The idea evolved after Leach, a retired bus driver, and his wife, were “put in a pandemic “time-out” by their adult children, he said. He added that he felt the need to connect with people again so when the weather improved he went outside, sat in his front yard and started waving to people.

“I’m a people person. When this whole thing happened I realized that I didn’t want to just sit in my house, in my sweatpants all day. I needed to get out and see people,” he explained.

“When I’m sitting outside I have time to think and I thought ‘Wouldn’t it be nice to have Elvis Presley come here?’”

So, over the Memorial Day weekend, he hosted an Elvis tribute performer who became the talk of the neighborhood and garnered much discussion on social media.

On May 31 he then hosted an afternoon of jazz with saxophonist Eric Bakken, a junior at Shrewsbury High School and member of the school’s Jazz Band.  He was accompanied by his friend Marcus Brown on trombone. Brown is going to be a sophomore at the University of Mass – Lowell in the fall.

The duo performed pieces inspired by renowned jazz musician Dave Brubeck and Bakken played some of his own compositions. At one point, Leach joined in – in jest – to accompany them.
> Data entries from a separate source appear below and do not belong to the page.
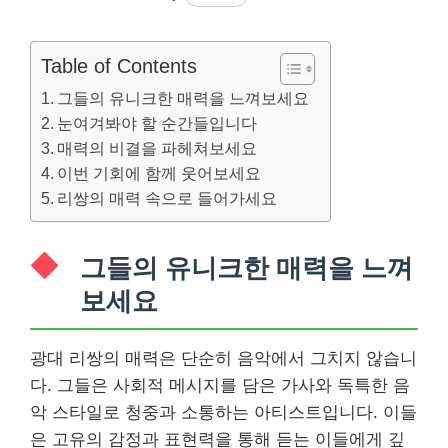
Table of Contents
그들의 유니크한 매력을 느껴보세요
눈여겨봐야 할 순간들입니다
매력의 비결을 파헤쳐보세요
이번 기회에 함께 웃어보세요
리쌍의 매력 속으로 들어가세요
그들의 유니크한 매력을 느껴
보세요
광대 리쌍의 매력은 단순히 음악에서 그치지 않습니
다. 그들은 사회적 메시지를 담은 가사와 독특한 음
악 스타일로 청중과 소통하는 아티스트입니다. 이들
은 고유의 감정과 표현력을 통해 듣는 이들에게 깊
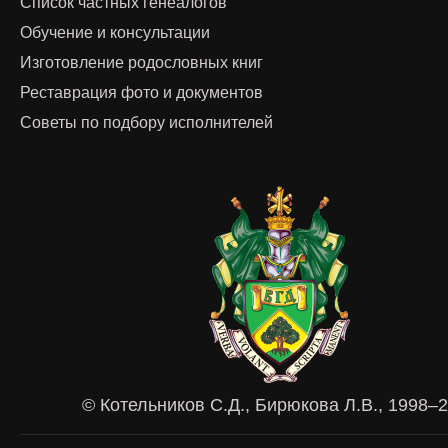
Список частных генеалогов
Обучение и консультации
Изготовление родословных книг
Реставрация фото и документов
Советы по подбору исполнителей
© Котельников С.Д., Бирюкова Л.В., 1998–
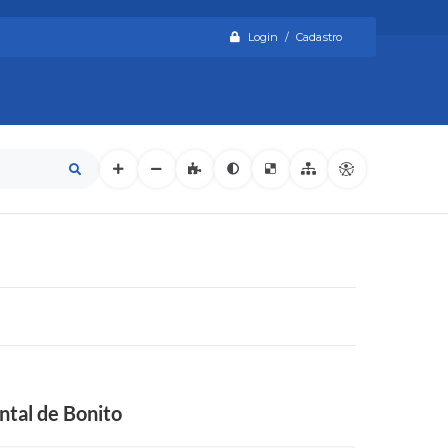
Login / Cadastro
ntal de Bonito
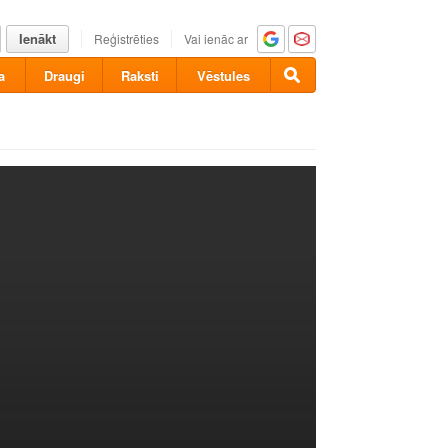
Ienākt
Reģistrēties
Vai ienāc ar
a
Draugi
Raksti
Vēstules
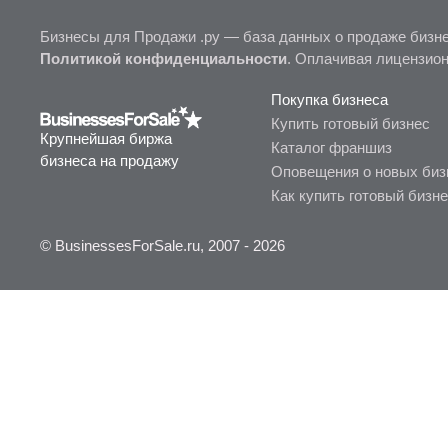
Бизнесы для Продажи .ру — база данных о продаже бизне
Политикой конфиденциальности
. Оплачивая лицензио
Покупка бизнеса
Купить готовый бизнес
Крупнейшая биржа
Каталог франшиз
бизнеса на продажу
Оповещения о новых биз
Как купить готовый бизн
© BusinessesForSale.ru, 2007 - 2026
“They are both really nice young men,” Leach said.

There were many who stopped to listen while out for a walk; people driving by honked their horns and friends stopped by with chairs to sit for a while and enjoy a stellar afternoon of sunshine and music.

“We encouraged people to come and bring their own chair, mask and sit socially distant.  We do this for friends, family and passersby,” Leach remarked. “The whole reason to do this is to make people smile in these terrible times.”

“I have met more people in social isolation than I would normally meet since I retired,” he added.

Leach said that as long as people come to enjoy the music he will be there. He is keeping his eyes and ears open for future acts.